Por un instante, se quedaron mirando el paso de la corriente a través del hueco de la pared.

—Ven, ven —urgió Aily tirando del brazo de Julián—. ¡Hombres malos aquí!

Llevaba sujeto a su perrito Dave para que no se cayera en el ruidoso río. Fany, el cordero, retozaba suelto, como siempre. Repentinamente se dirigió hacia el túnel del río, meneando locamente la colita.

—¡Fany, Fany! —gritó Aily—. ¡Fany bach!

Pero el cordero, creyendo que se hallaba en el buen camino, siguió adelante ensordecido por el rugir del agua corriente. Aily corrió tras él con pies seguros, saltando por la rocosa ribera.

—¡Vuelve, idiota! —chilló Julián. Aily no lo oyó, o no quiso oírle, y desapareció en la oscuridad.

—No tiene linterna, Ju. Se caerá y se ahogará —gritó Jorge, llena de pánico—. Tim, síguela. ¡Tráela aquí!

Tim partió obediente, corriendo a toda la velocidad posible junto a la negra e impetuosa agua que bajaba rápidamente en su camino hacia el mar.

Julián y los otros aguardaban ansiosamente. Aily no volvía, ni tampoco los animales. Y Jorge empezó a sufrir por Tim.

—¡Ay, Julián! ¿Qué les habrá pasado a Tim y a los otros? No llevan linternas. ¿Por qué habré hecho marchar a Tim? ¡Debíamos de habernos ido!

—Volverán perfectamente —la tranquilizó Julián—. Esa chiquilla, Aily, puede ver en la oscuridad y sabe orientarse como un sabueso.
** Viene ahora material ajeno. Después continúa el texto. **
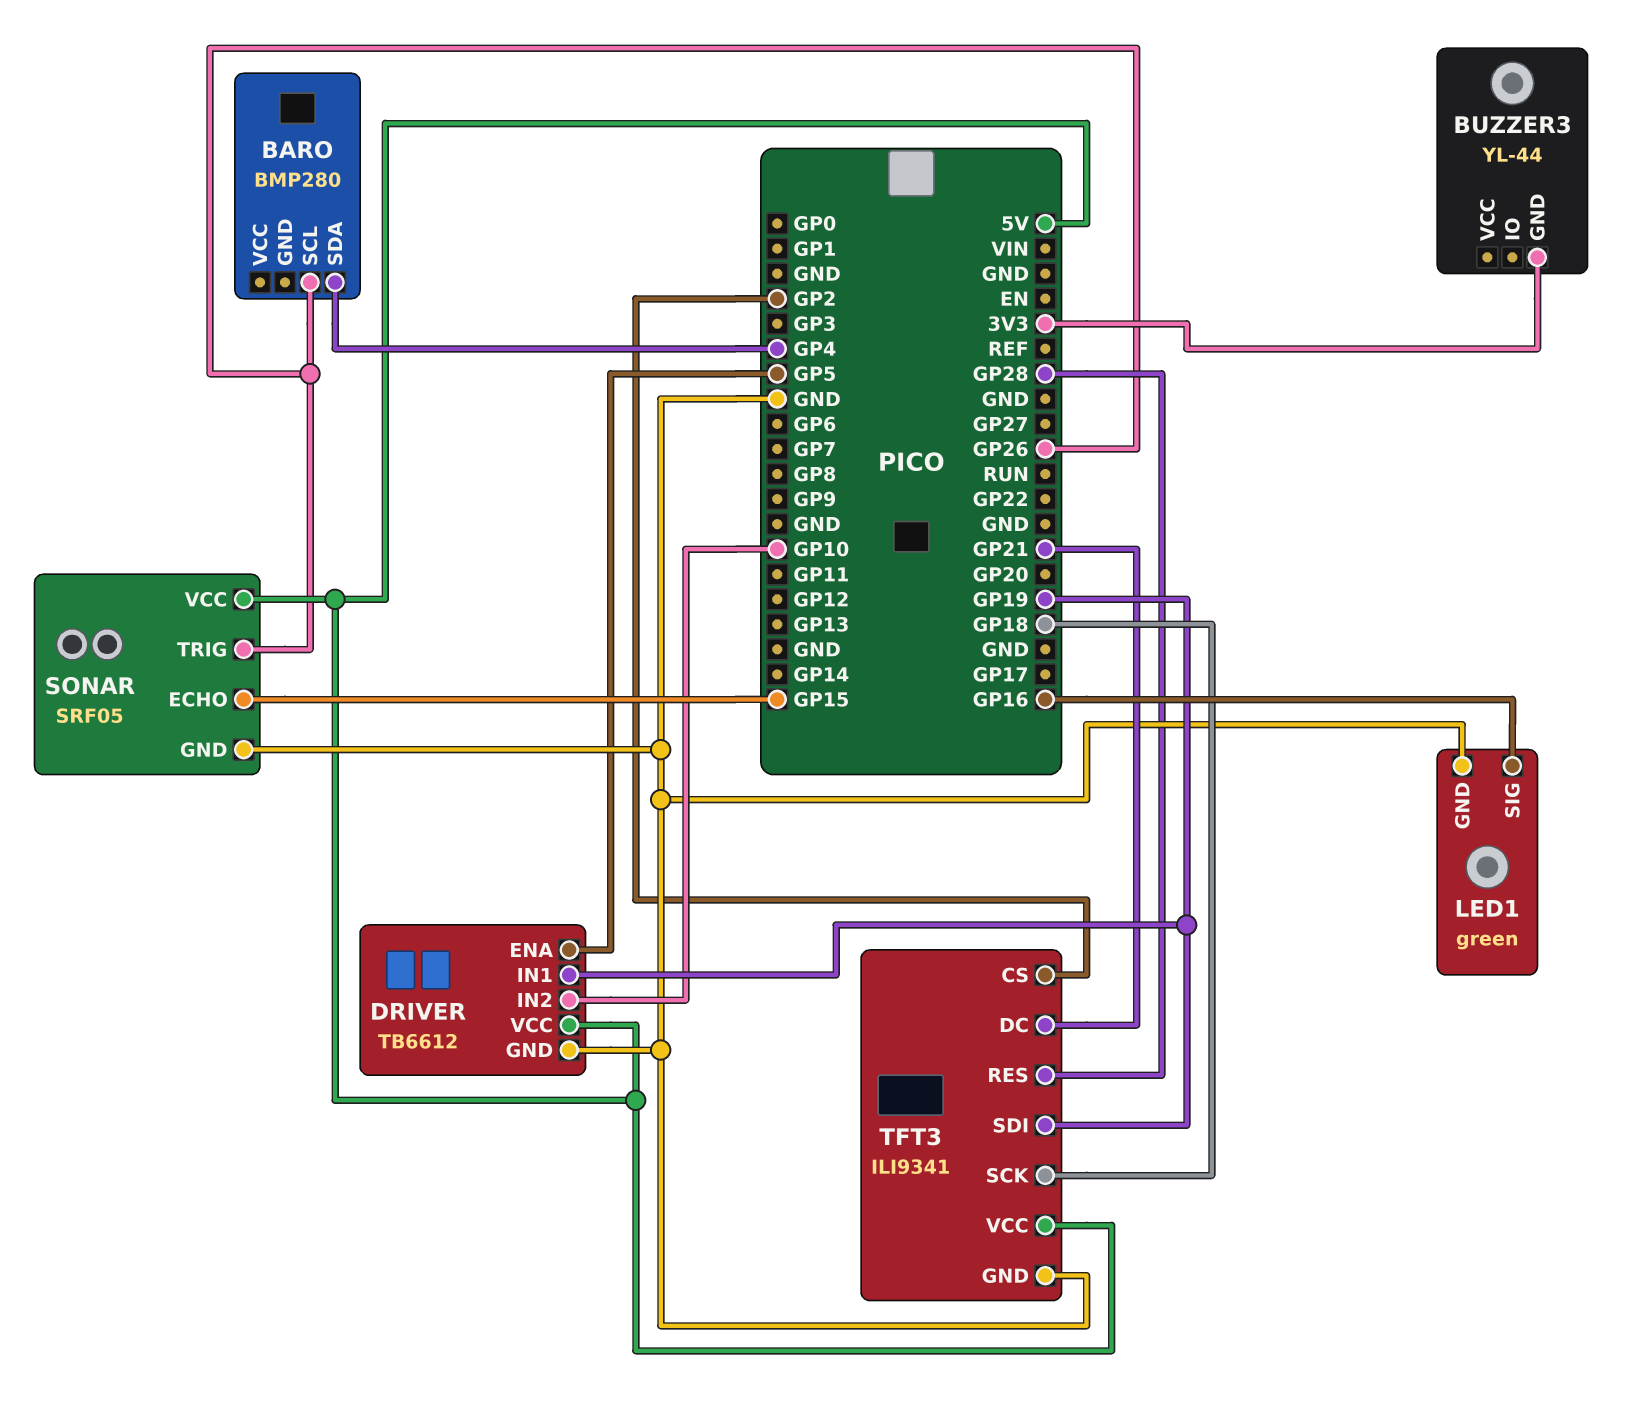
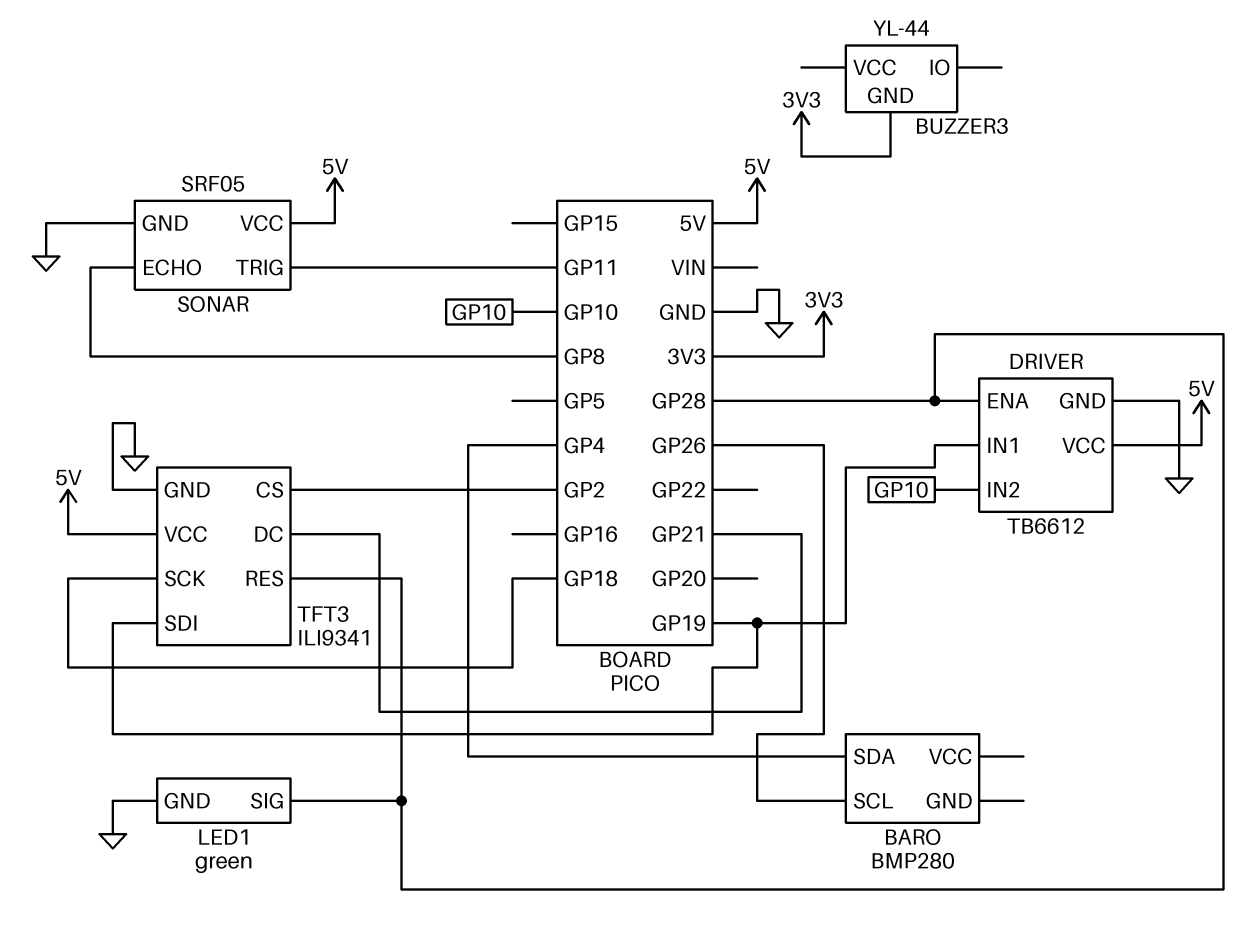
DRIVER pin ENA: GP5 -> GP28
LED1 pin SIG: GP16 -> GP28
SONAR pin ECHO: GP15 -> GP8
SONAR pin TRIG: GP26 -> GP11

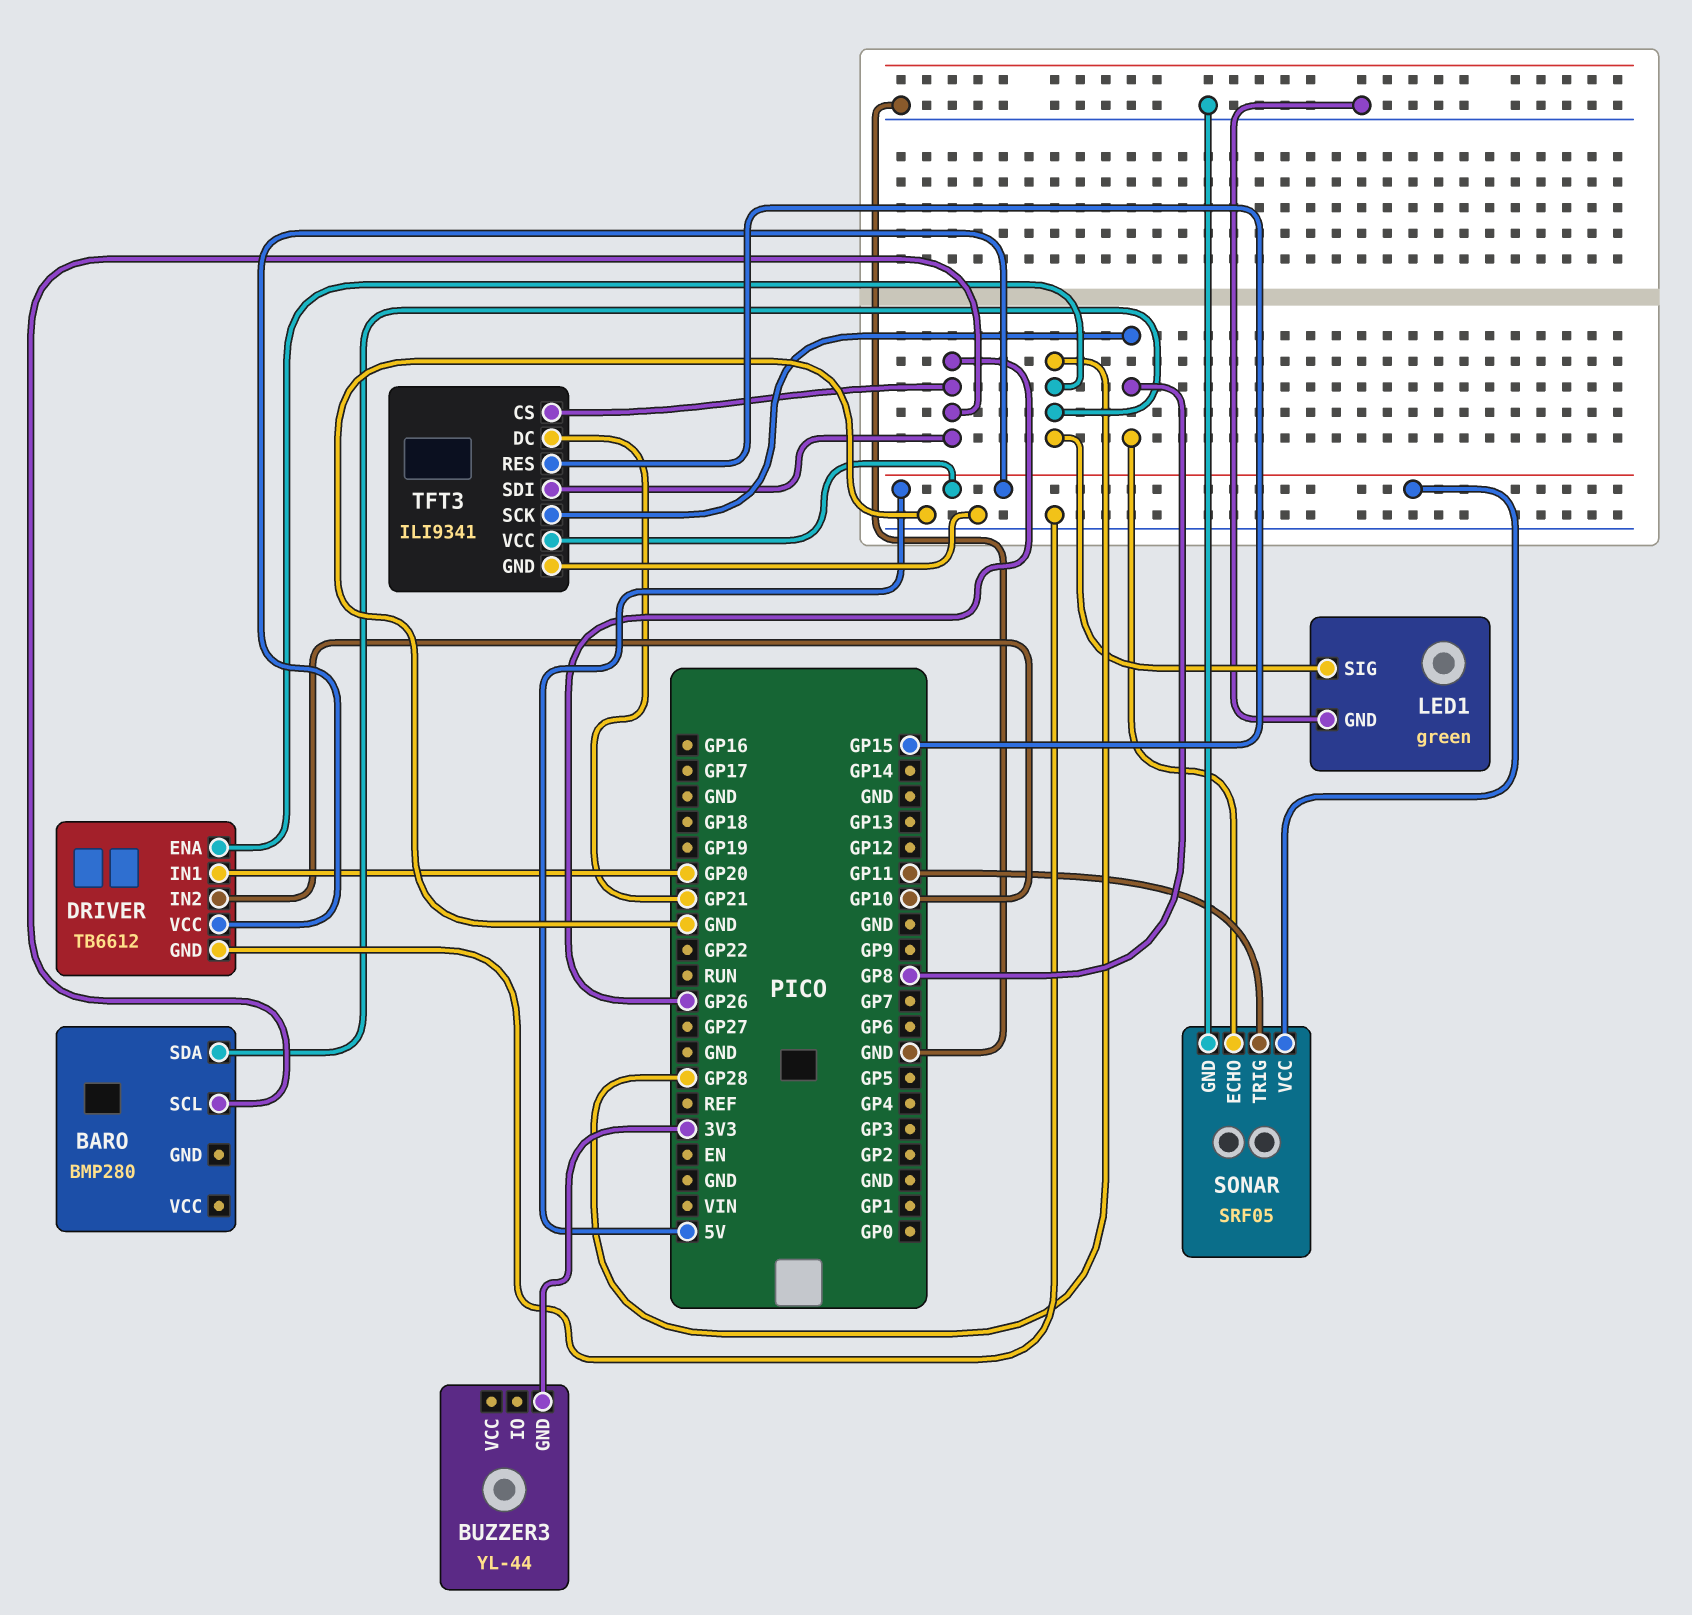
BARO pin SDA: GP4 -> GP28
DRIVER pin IN1: GP19 -> GP20
TFT3 pin CS: GP2 -> GP26
TFT3 pin RES: GP28 -> GP15
TFT3 pin SCK: GP18 -> GP8
TFT3 pin SDI: GP19 -> GP26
Pero pasados cinco minutos sin que ninguno de los cuatro hubiera vuelto, Jorge se echó a andar, iluminando la orilla del río con la linterna.

—Voy a buscar a Tim y nadie me detendrá.

Y antes de que los niños pudieran detenerla, ya se había ido. Julián gritó:

—¡Jorge, no seas loca! ¡Tim sabrá encontrar el camino! No te vayas, no sabes con lo que puedes tropezar.

—Ven —dijo Dick, emprendiendo la marcha a su vez—. Jorge no volverá hasta que encuentre a Aily y a Tim. Mejor será que la sigamos rápidamente, antes de que ocurra algo horrible.

Ana siguió a los muchachos. Su corazón latía con fuerza. ¿Qué habría pasado? Sin duda lo peor que podía suceder.